▶ **WHAT IS REQUIRED**
Here the job is to print all of the entries below verbatim and leave out any picture.

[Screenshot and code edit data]
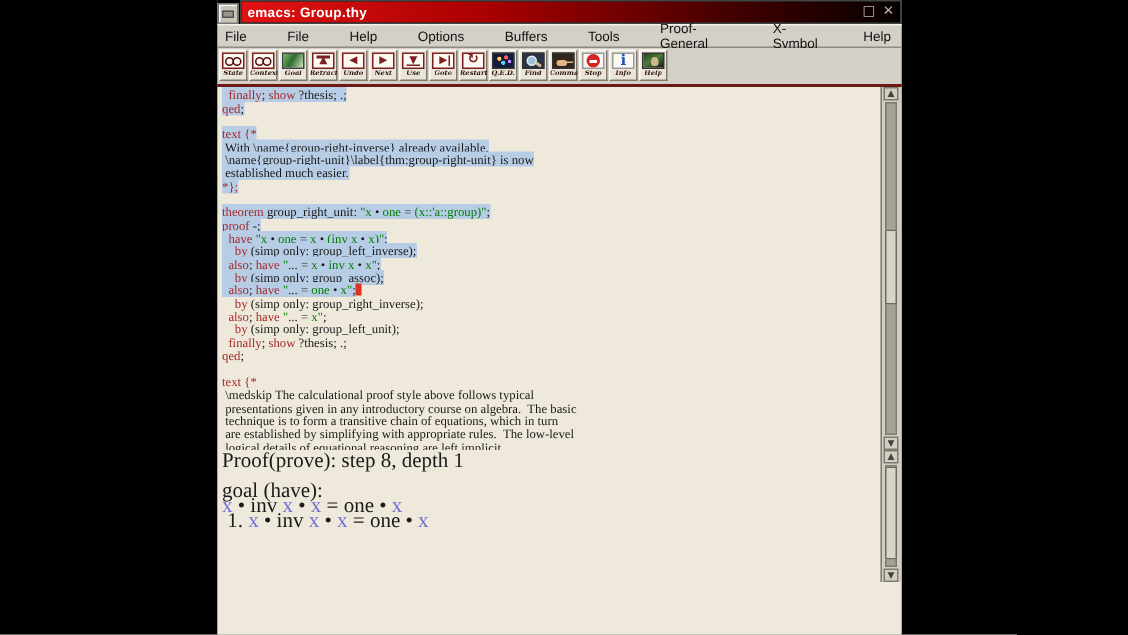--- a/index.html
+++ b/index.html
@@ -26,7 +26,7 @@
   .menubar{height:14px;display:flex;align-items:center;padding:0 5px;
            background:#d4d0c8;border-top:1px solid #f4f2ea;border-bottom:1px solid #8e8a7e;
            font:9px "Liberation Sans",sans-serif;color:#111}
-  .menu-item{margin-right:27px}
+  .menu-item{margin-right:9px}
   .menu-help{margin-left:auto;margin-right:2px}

▶ **OUTPUT**
--- a/index.html
+++ b/index.html
@@ -26,7 +26,7 @@
   .menubar{height:14px;display:flex;align-items:center;padding:0 5px;
            background:#d4d0c8;border-top:1px solid #f4f2ea;border-bottom:1px solid #8e8a7e;
            font:9px "Liberation Sans",sans-serif;color:#111}
-  .menu-item{margin-right:27px}
+  .menu-item{margin-right:9px}
   .menu-help{margin-left:auto;margin-right:2px}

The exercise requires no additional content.